Et bien il ne s’est pas pris au jeu, n’a pas trouvé ça trop bien et s’est crispé de plus en plus dans sa coquille à piquants, nous interdisant d’essayer de l’aider à la maison, refusant qu’on lui enseigne quelques mots pour débloquer la situation et pouvoir mieux communiquer avec sa maîtresse. C’est qu’il n’a pas hérité que de mes névroses scolaires mais aussi de mon charmant caractère (yihaaaa !). Pendant des semaines qui se sont transformées en mois, notre Beauté Brune a été en souffrance, voire en grande souffrance dans sa classe (l’anglais étant aussi le révélateur d’autres éléments en lui, mais c’est un autre sujet), et nous avons souffert de le voir souffrir autant et d’être impuissants à l’aider. Nous nous sommes alors aperçus en discutant autour de nous qu’il n’était pas le seul à connaître des difficultés de ce type en section bilingue : tous les enfants n’aiment pas être poussés directement dans le grand bain pour apprendre à nager. Et d’autres barbotent sans complexes et commencent à se débrouiller en janvier, sans passer par les affres que nous avons connu. C’est une sorte de loterie aquatico-linguistique en somme.
Nous nous sommes posés plus d’une fois la question de le faire basculer en section classique. « Tu seras bilingue mon fils » d’accord, mais si le prix devait être celui de ses larmes et de son mal-être c’était peut-être un peu cher payé pour un fantasme de parents. Après tout, être bilingue n’est pas si fondamental que ça dans la vie, alors qu’être heureux à l’école, apprendre avec plaisir, par curiosité et pour soi-même, devenir quelqu’un de bien l’est en revanche. Donc s’il ne devenait pas bilingue cette année, ou même jamais, mais qu’il arrêtait de pleurer j’étais prête à signer. Après quelques aménagements sur mesure et de longues discussions avec l’équipe pédagogique au grand complet (dans notre cas équipe très disponible, très à l’écoute, très constructive dans son approche), nous avons finalement estimé qu’un changement de classe supplémentaire ne ferait que lui compliquer la tâche au moment où il commençait à se faire des copains et à se débloquer un peu, alors nous avons tenu bon et lui aussi.

Exercices proposés:
a) Dans le texte sur la section bilingue, quel effet un changement de classe supplémentaire aurait-il eu sur l'enfant selon l'estimation finale des parents ?
b) Rédigez la suite du texte sur la scolarité de l'enfant en section bilingue, en partant de sa dernière phrase.
Le matériel qui vient ensuite est indépendant du texte sur la section bilingue.

Informations affichées:
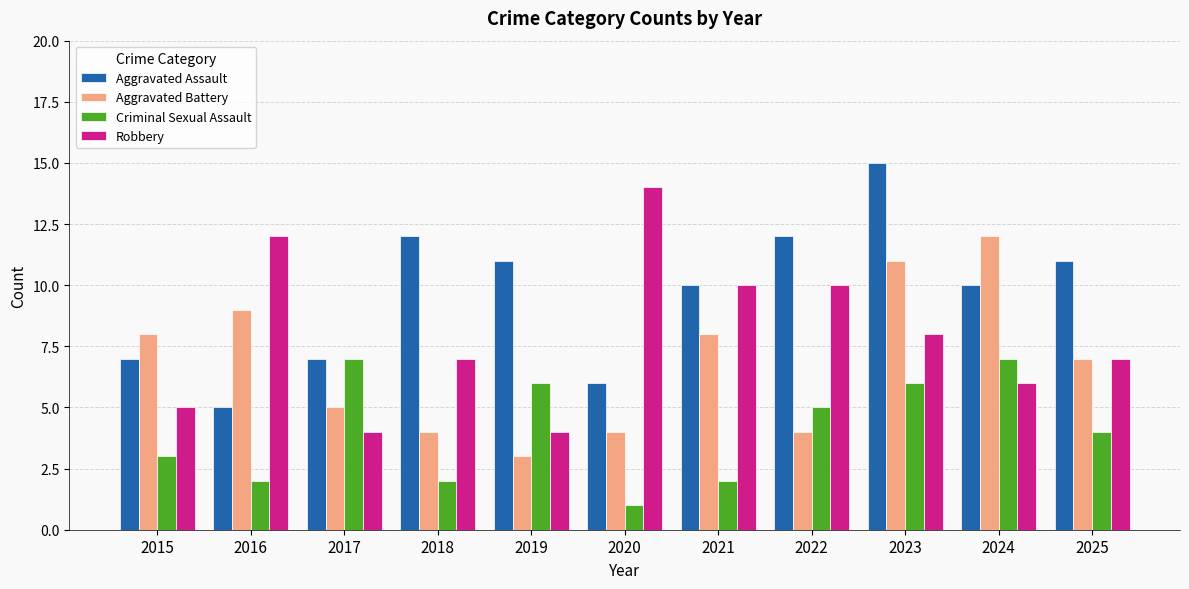

Is it true that Aggravated Assault equals 7 at 2015?

True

Résultats des exercices:
a) Il n'aurait fait que lui compliquer la tâche au moment où il commençait à se faire des copains et à se débloquer un peu.

b)
Sept mois après, le bilan commence (enfin !) à être vraiment positif, parce qu’aujourd’hui il va bien et qu’il a effectivement un cerveau tout frais et malléable qui fait des tas de nouveaux neurones tous les jours et qui emmagasine les mots comme il avalerait des fraises tagada. Il nous bluffe par son accent absolument parfait, et je ne me lasse pas de l’entendre à nouveau rire. Il communique avec sa maîtresse, en anglais, et apprend à nouveau avec plaisir et fierté. Il n’est plus interdit à la maison de lui apprendre de nouveaux mots, nous lisons parfois des histoires en anglais, bref il commence à s’amuser avec et nous à souffler un peu. Alors oui, il continue à dire qu’il est nul, mais c’est parce qu’il se compare au niveau linguistique de sa maîtresse maintenant, on réglera ça plus tard… Et en chinois, il se débrouille remarquablement bien avec ses seulement deux heures de cours par semaine. Je crois qu’en fait pour Beauté Brune la formule « cours » convient mieux que l’immersion, ça lui laisse le temps de progresser en gardant une certaine maîtrise sur son apprentissage. Maintenant on le sait, mais de ça la boule de cristal avait oublié de nous parler.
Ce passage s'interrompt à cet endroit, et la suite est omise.